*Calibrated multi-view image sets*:
============================================================

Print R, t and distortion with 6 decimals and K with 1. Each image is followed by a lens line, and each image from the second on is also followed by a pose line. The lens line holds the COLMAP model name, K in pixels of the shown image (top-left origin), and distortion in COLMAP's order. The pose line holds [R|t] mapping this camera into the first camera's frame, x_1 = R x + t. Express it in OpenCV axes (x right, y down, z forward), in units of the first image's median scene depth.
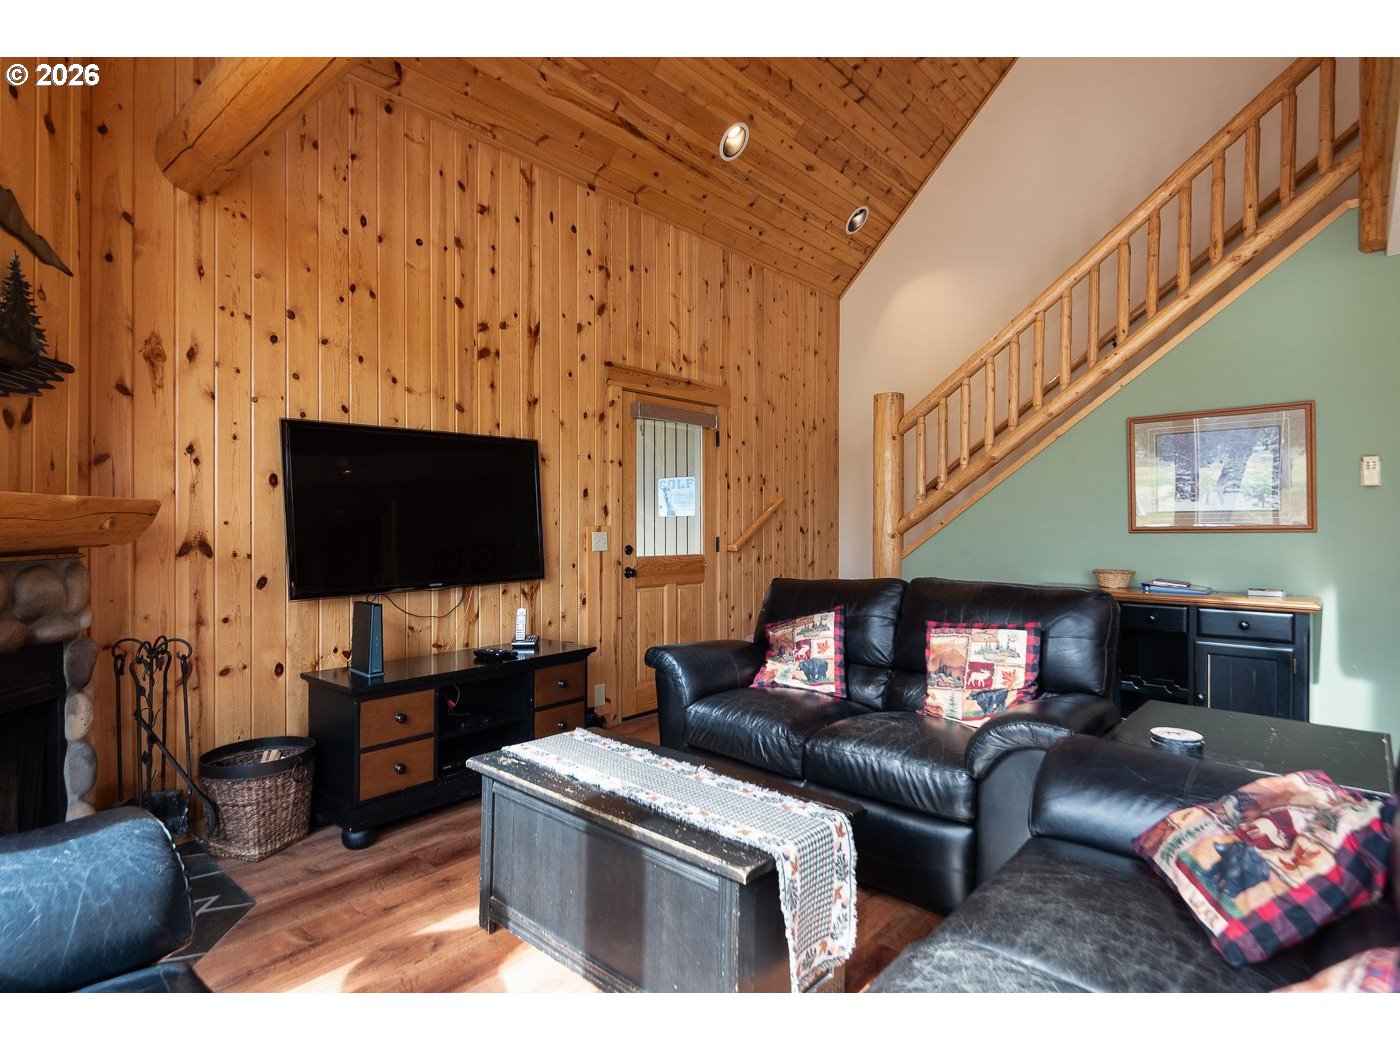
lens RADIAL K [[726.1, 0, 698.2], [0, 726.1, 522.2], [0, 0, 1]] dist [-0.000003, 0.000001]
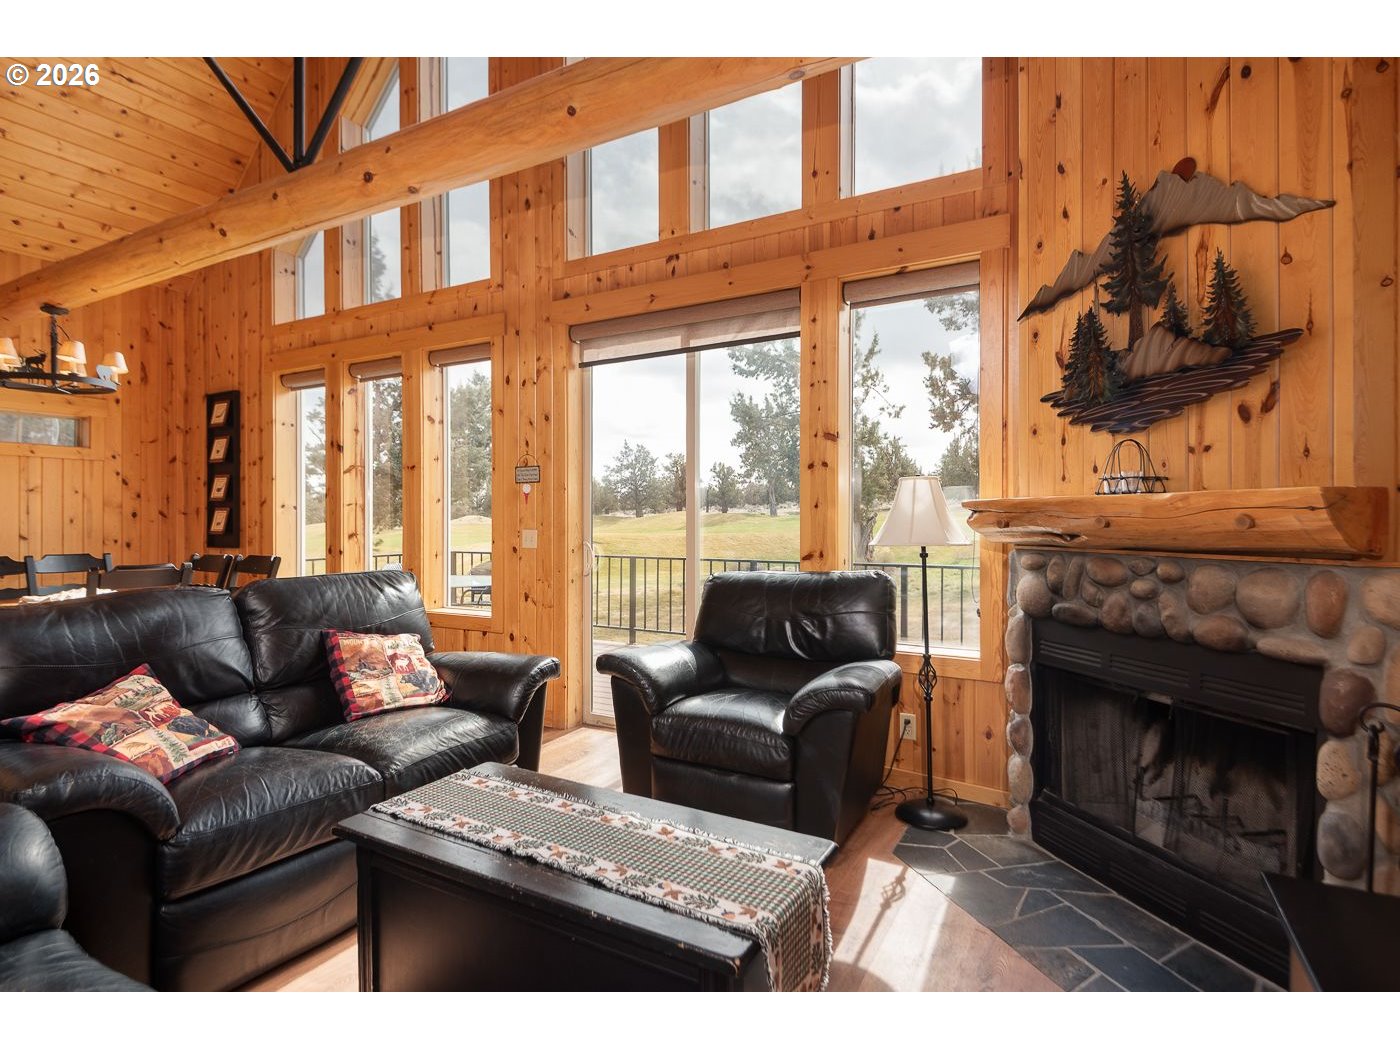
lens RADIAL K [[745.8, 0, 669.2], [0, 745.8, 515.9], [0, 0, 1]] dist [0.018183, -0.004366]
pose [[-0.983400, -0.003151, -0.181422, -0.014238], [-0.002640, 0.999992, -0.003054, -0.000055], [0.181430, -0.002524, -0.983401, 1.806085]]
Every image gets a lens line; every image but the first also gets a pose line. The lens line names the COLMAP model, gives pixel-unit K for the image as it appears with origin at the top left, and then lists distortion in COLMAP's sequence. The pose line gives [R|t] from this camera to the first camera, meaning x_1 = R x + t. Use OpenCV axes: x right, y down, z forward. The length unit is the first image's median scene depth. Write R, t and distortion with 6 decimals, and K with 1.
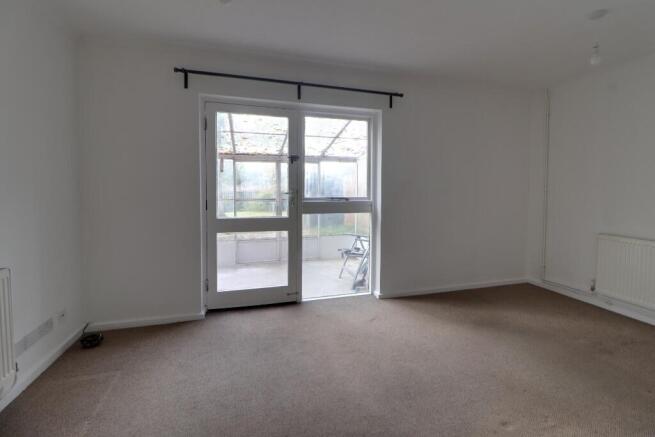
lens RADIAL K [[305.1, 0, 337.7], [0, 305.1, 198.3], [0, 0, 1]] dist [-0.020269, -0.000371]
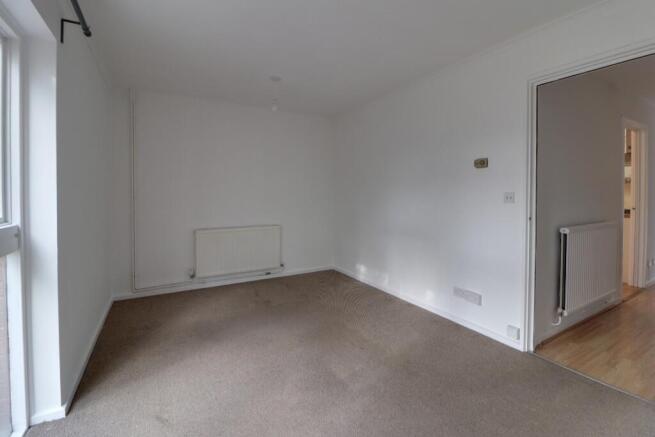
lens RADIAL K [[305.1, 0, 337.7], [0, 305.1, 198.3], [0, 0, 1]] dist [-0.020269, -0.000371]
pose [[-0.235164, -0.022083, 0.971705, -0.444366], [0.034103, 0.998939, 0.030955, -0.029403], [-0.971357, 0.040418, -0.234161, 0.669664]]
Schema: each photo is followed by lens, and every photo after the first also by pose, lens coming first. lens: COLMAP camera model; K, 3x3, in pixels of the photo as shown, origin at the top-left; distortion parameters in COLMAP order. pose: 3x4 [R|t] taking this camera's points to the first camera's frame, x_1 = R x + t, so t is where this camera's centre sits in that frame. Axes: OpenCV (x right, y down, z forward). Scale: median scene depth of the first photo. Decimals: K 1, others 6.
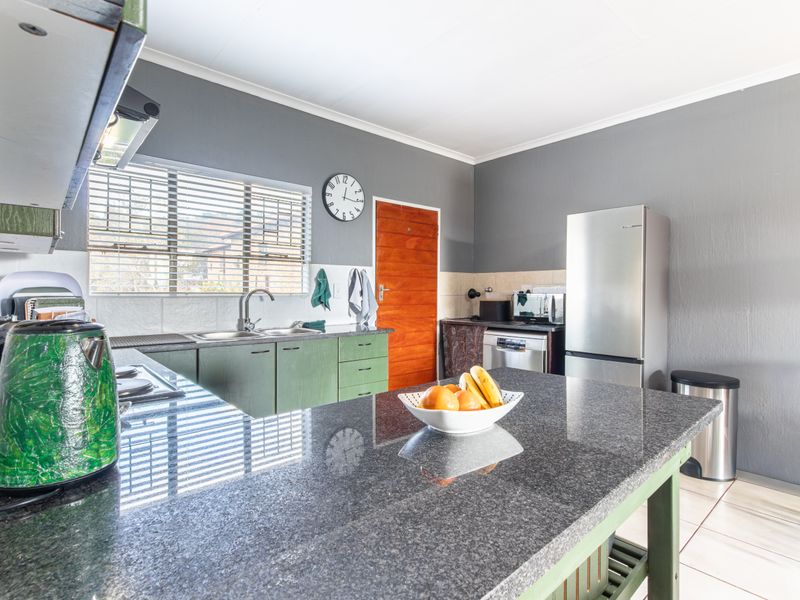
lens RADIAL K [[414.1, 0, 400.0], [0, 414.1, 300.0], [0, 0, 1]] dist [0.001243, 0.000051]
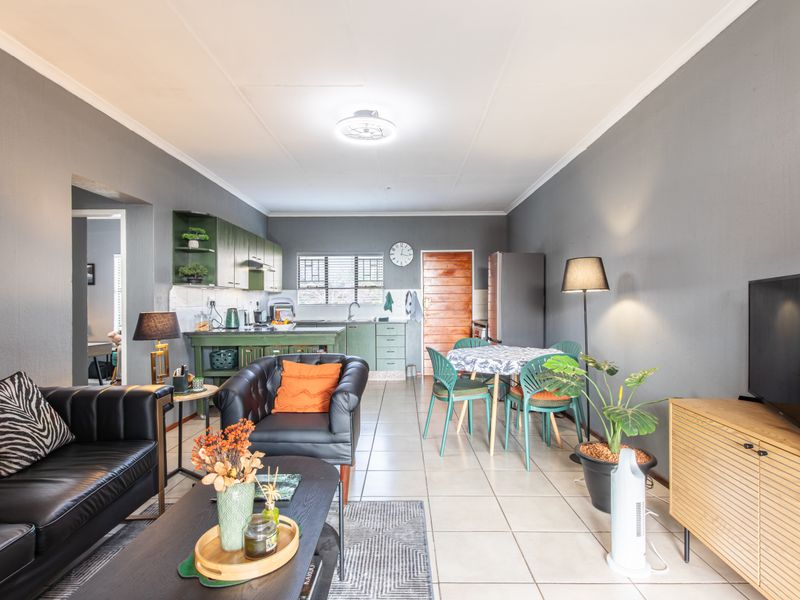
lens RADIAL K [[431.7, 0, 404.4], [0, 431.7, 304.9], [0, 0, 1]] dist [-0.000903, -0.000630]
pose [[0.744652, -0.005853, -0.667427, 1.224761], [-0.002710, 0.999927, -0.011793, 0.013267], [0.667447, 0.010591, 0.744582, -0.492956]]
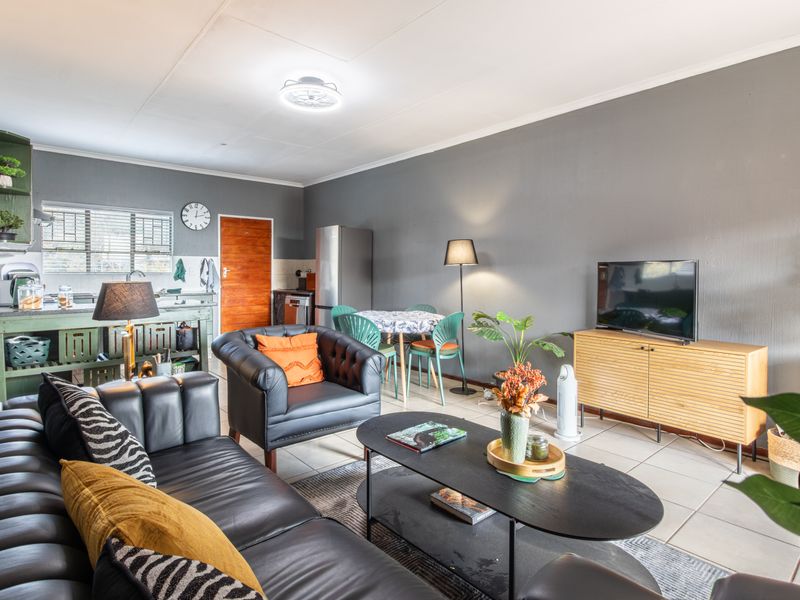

============================================================

*Work instructions*: Print every line above verbatim, and leave out the pictures.

*Result of this task*:
Print R, t and distortion with 6 decimals and K with 1. Each image is followed by a lens line, and each image from the second on is also followed by a pose line. The lens line holds the COLMAP model name, K in pixels of the shown image (top-left origin), and distortion in COLMAP's order. The pose line holds [R|t] mapping this camera into the first camera's frame, x_1 = R x + t. Express it in OpenCV axes (x right, y down, z forward), in units of the first image's median scene depth.
lens RADIAL K [[726.1, 0, 698.2], [0, 726.1, 522.2], [0, 0, 1]] dist [-0.000003, 0.000001]
lens RADIAL K [[745.8, 0, 669.2], [0, 745.8, 515.9], [0, 0, 1]] dist [0.018183, -0.004366]
pose [[-0.983400, -0.003151, -0.181422, -0.014238], [-0.002640, 0.999992, -0.003054, -0.000055], [0.181430, -0.002524, -0.983401, 1.806085]]
Every image gets a lens line; every image but the first also gets a pose line. The lens line names the COLMAP model, gives pixel-unit K for the image as it appears with origin at the top left, and then lists distortion in COLMAP's sequence. The pose line gives [R|t] from this camera to the first camera, meaning x_1 = R x + t. Use OpenCV axes: x right, y down, z forward. The length unit is the first image's median scene depth. Write R, t and distortion with 6 decimals, and K with 1.
lens RADIAL K [[305.1, 0, 337.7], [0, 305.1, 198.3], [0, 0, 1]] dist [-0.020269, -0.000371]
lens RADIAL K [[305.1, 0, 337.7], [0, 305.1, 198.3], [0, 0, 1]] dist [-0.020269, -0.000371]
pose [[-0.235164, -0.022083, 0.971705, -0.444366], [0.034103, 0.998939, 0.030955, -0.029403], [-0.971357, 0.040418, -0.234161, 0.669664]]
Schema: each photo is followed by lens, and every photo after the first also by pose, lens coming first. lens: COLMAP camera model; K, 3x3, in pixels of the photo as shown, origin at the top-left; distortion parameters in COLMAP order. pose: 3x4 [R|t] taking this camera's points to the first camera's frame, x_1 = R x + t, so t is where this camera's centre sits in that frame. Axes: OpenCV (x right, y down, z forward). Scale: median scene depth of the first photo. Decimals: K 1, others 6.
lens RADIAL K [[414.1, 0, 400.0], [0, 414.1, 300.0], [0, 0, 1]] dist [0.001243, 0.000051]
lens RADIAL K [[431.7, 0, 404.4], [0, 431.7, 304.9], [0, 0, 1]] dist [-0.000903, -0.000630]
pose [[0.744652, -0.005853, -0.667427, 1.224761], [-0.002710, 0.999927, -0.011793, 0.013267], [0.667447, 0.010591, 0.744582, -0.492956]]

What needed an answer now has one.